- _EXERCISES TO COMPLETE_:
- A) According to the excerpt on anocracies, how many times more likely are anocracies than democracies to experience intrastate conflict?
- B) Please write out the excerpt on anocracies from "In its annual" to "most anocratic regimes.".

- _EXCERPT TO READ_:
***
In its annual Freedom in the World report, Freedom House scored states’ violations of civil liberties on a seven-point scale, with a score of seven representing the highest percentage of violations. Freedom House defined civil liberty violations as the infringement of freedom of expression, associational and organizational rights, rule of law, and individual rights. Most consolidated democracies received scores of one, but almost all anocracies were scored between four and six because of the high percentage of civil liberties violations in most anocratic regimes.

Violence 
Statistics show that anocracies are ten times more likely to experience intrastate conflict than democracies and twice as likely as autocracies. One explanation for the increase in violence and conflict within anocracies is a theory known as More Murder in the Middle (MMM). The theory argues that the unstable characteristics of anocratic regimes, which include the presence of divided elites, inequality, and violent challengers who threaten the legitimacy of the current social order, cause governing elites to resort to much more political repression or state terror than do democratic or authoritarian regimes. That leads to high levels of what are termed "life-integrity violations," which include state-sponsored genocide, extrajudicial executions, and torture.
***
- _SUPPLIED DATA_:
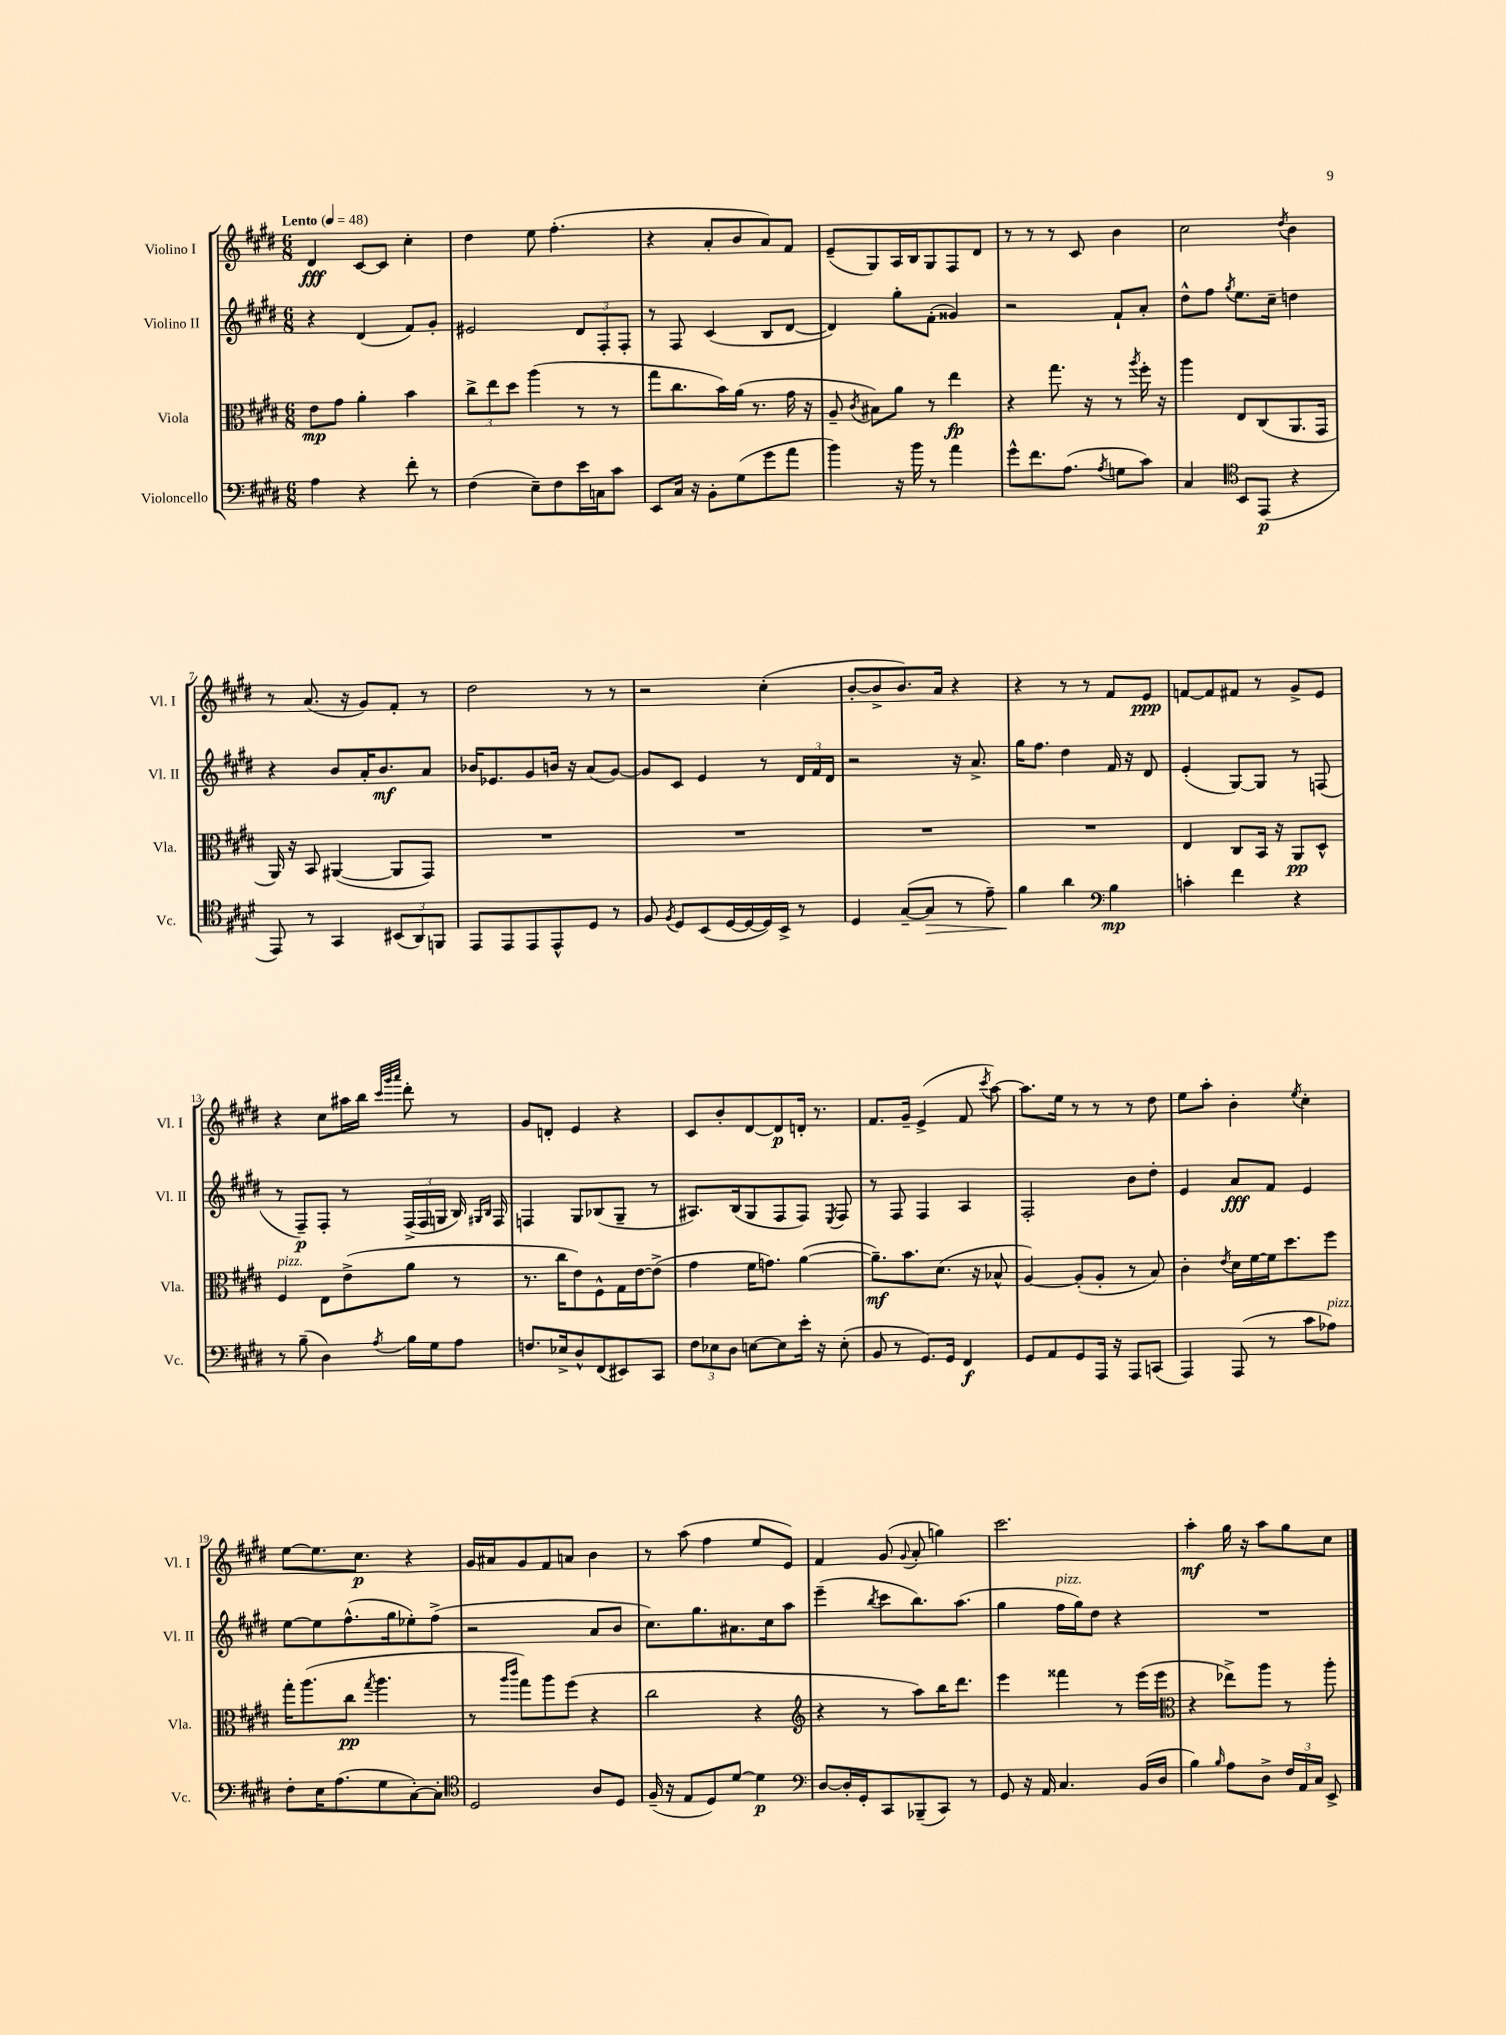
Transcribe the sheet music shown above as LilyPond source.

<<
\new StaffGroup <<
\new Staff = "s0" \with { instrumentName = "Violino I" shortInstrumentName = "Vl. I" } {
    \clef treble \key e \major \numericTimeSignature \time 6/8 \tempo "Lento" 4 = 48
    \autoBeamOff dis'4\fff cis'8[~ cis'8] cis''4-. |
    dis''4 e''8 fis''4.-.( |
    r4 a'8[-. b'8 a'8) fis'8] |
    e'8[--( gis8) a16 b16 gis8 fis8 dis'8] |
    r8 r8 r8 cis'8 b'4 |
    cis''2 \acciaccatura { dis''8 } b'4 |
    r8 a'8.( r16 gis'8[) fis'8]-. r8 |
    dis''2 r8 r8 |
    r2 cis''4-.( |
    b'8[~-. b'8-> b'8.) a'16] r4 |
    r4 r8 r8 fis'8[ e'8]\ppp |
    f'8[~ f'8 fis'8] r8 gis'8[-> e'8] |
    r4 cis''8[ ais''16 b''16] \grace { cis'''32[ gis'''32 a'''32] } dis'''8-. r8 |
    gis'8[ d'8]-. e'4 r4 |
    cis'8[ b'8-. dis'8~ dis'8\p d'16]-. r8. |
    fis'8.[ gis'16]-- e'4->( fis'8 \acciaccatura { cis'''8 } a''8~) |
    a''8.[ e''16] r8 r8 r8 dis''8 |
    e''8[ a''8]-. b'4-. \acciaccatura { e''8 } cis''4-. |
    e''8[~ e''8. cis''8.]\p r4 |
    gis'16[ ais'16 gis'8 fis'8 a'8] b'4 |
    r8 a''8( fis''4 e''8[ e'8]) |
    fis'4 gis'8( \appoggiatura { gis'8 } a'8-. g''4) |
    cis'''2. |
    a''4-.\mf gis''16 r16 a''8[ gis''8 cis''8] \bar "|." |
}
\new Staff = "s1" \with { instrumentName = "Violino II" shortInstrumentName = "Vl. II" } {
    \clef treble \key e \major \numericTimeSignature \time 6/8
    \autoBeamOff r4 dis'4( fis'8[) gis'8]-. |
    eis'2 \tuplet 3/2 { dis'8[ fis8-. fis8]-. } |
    r8 fis8 cis'4( b8[ dis'8]~ |
    dis'4) gis''8[-. fis'8]-.( gisis'4) |
    r2 fis'8[-! a'8]-. |
    dis''8[-^ fis''8] \acciaccatura { gis''8 } e''8.[ cis''16]-- d''4 |
    r4 b'8[ a'16-. b'8.\mf a'8] |
    bes'16[ ees'8. gis'8 b'16] r16 a'8[( gis'8]~) |
    gis'8[ cis'8] e'4 r8 \tuplet 3/2 { dis'16[ fis'16 dis'16] } |
    r2 r16 a'8.-> |
    gis''16[ fis''8.] dis''4 fis'16 r16 dis'8 |
    e'4-.( gis8[~) gis8] r8 f8( |
    r8 fis8[--\p) fis8]-. r8 \tuplet 3/2 { fis16[->( fis16 g16] } b16) \grace { gis16[ b16] } fis16 |
    f4 gis8[ bes8( gis8]-- r8 |
    ais8.[) b16( gis8 fis8 fis8]) \acciaccatura { e8 } fis8 |
    r8 fis8 fis4 a4 |
    fis2-. b'8[ dis''8]-. |
    e'4 a'8[\fff fis'8] e'4 |
    e''8[~ e''8 fis''8.-^( gis''16 ees''8-.) fis''8]->( |
    r2 a'8[ b'8] |
    cis''8.[) gis''8. ais'8. cis''16 a''8] |
    e'''4--( \acciaccatura { b''8 } cis'''8[ b''8.) a''8.]( |
    gis''4 fis''16[^\markup { \italic "pizz." } gis''16) dis''8] r4 |
    R2. \bar "|." |
}
\new Staff = "s2" \with { instrumentName = "Viola" shortInstrumentName = "Vla." } {
    \clef alto \key e \major \numericTimeSignature \time 6/8
    \autoBeamOff e'8[\mp gis'8] a'4-. b'4 |
    \tuplet 3/2 { cis''8[-> e''8 dis''8] } a''4( r8 r8 |
    gis''8[ cis''8. b'16) a'16]( r8. gis'16 r16 |
    a8-- \acciaccatura { cis'8 } bis8[) a'8] r8 e''4\fp |
    r4 gis''8. r16 r8 \acciaccatura { a''8 } fis''16-. r16 |
    a''4 e8[ cis8( a,8. gis,16] |
    a,16) r16 b,8 ais,4~( ais,8[ gis,8]) |
    R2. |
    R2. |
    R2. |
    R2. |
    e4 cis8[ b,16] r16 a,8[\pp dis8]-^ |
    fis4^\markup { \italic "pizz." } e8[ e'8->( a'8] r8 |
    r8. cis''16[ e'8) fis8-^ gis16 e'16~ e'8]->( |
    gis'4 fis'16[ g'8.]) a'4~( |
    a'8.[--\mf) b'8. dis'8.]( r16 bes8-^ |
    a4~) a8[-.( a8]-. r8 b8) |
    cis'4-. \acciaccatura { e'8 } dis'16[ fis'16~ fis'16 dis''8. fis''8] |
    gis''16[-. a''8.( cis''8]\pp \acciaccatura { gis''8 } a''4. |
    r8 \grace { a''16[ cis'''16] } gis''8[) a''8 fis''8]( r4 |
    cis''2 r4 |
    \clef treble r4 r8 a''8[) b''16 dis'''8.] |
    e'''4 fisis'''4 r8 e'''16[( e'''16] |
    \clef alto r4 ees''8[->) a''8] r8 a''8-. \bar "|." |
}
\new Staff = "s3" \with { instrumentName = "Violoncello" shortInstrumentName = "Vc." } {
    \clef bass \key e \major \numericTimeSignature \time 6/8
    \autoBeamOff a4 r4 fis'8-. r8 |
    fis4( e8[--) fis8 e'16 c16 cis'8] |
    e,8[ cis16] r16 b,8[-. gis8( gis'8 a'8] |
    b'4) r16 b'16 r8 a'4 |
    gis'8[-^ fis'8. a8.]( \acciaccatura { a8 } g8[ cis'8]) |
    cis4 \clef tenor b,8[ e,8]\p( r4 |
    e,8) r8 gis,4 \tuplet 3/2 { bis,8[( a,8) f,8] } |
    e,8[ e,8 e,8 e,8-^ dis8] r8 |
    fis8 \acciaccatura { fis8 } dis8[ b,8( dis16~ dis16~ dis16) b,16]-> r8 |
    dis4 gis8[~--( gis8]\> r8 e'8--) |
    fis'4\! a'4 \clef bass b4\mp |
    c'4-. fis'4 r4 |
    r8 b8--( dis4) \acciaccatura { a8 } b16[ gis16 a8] |
    f8.[ ees16-> dis8-^ fis,8( eis,8) cis,8] |
    \tuplet 3/2 { fis8[ ees8 dis8] } e8[~ e8 e'16]-. r16 e8-.( |
    b,8 r8 gis,8.[) gis,16] fis,4\f |
    gis,8[ a,8 gis,8 a,,16] r16 a,,8[ c,8]( |
    a,,4) a,,8( r8 cis'8[ aes8]^\markup { \italic "pizz." }) |
    fis8[-. e16 a8.( gis8 cis8~-.) cis8]-. |
    \clef tenor dis2 a8[ dis8] |
    fis16--( r16 e8[ dis8) dis'8]~ dis'4\p |
    \clef bass dis8[~ dis16-. gis,16-. cis,8 bes,,8--( cis,8]) r8 |
    gis,8 r16 a,16 cis4. b,16[( dis16] |
    b4) \grace { b16 } a8[ dis8]-> \tuplet 3/2 { fis16[ a,16 cis16] } e,8-> \bar "|." |
}
>>
>>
***
- _WRITTEN RESPONSES_:
- A) Ten times more likely.

- B)
In its annual Freedom in the World report, Freedom House scored states’ violations of civil liberties on a seven-point scale, with a score of seven representing the highest percentage of violations. Freedom House defined civil liberty violations as the infringement of freedom of expression, associational and organizational rights, rule of law, and individual rights. Most consolidated democracies received scores of one, but almost all anocracies were scored between four and six because of the high percentage of civil liberties violations in most anocratic regimes.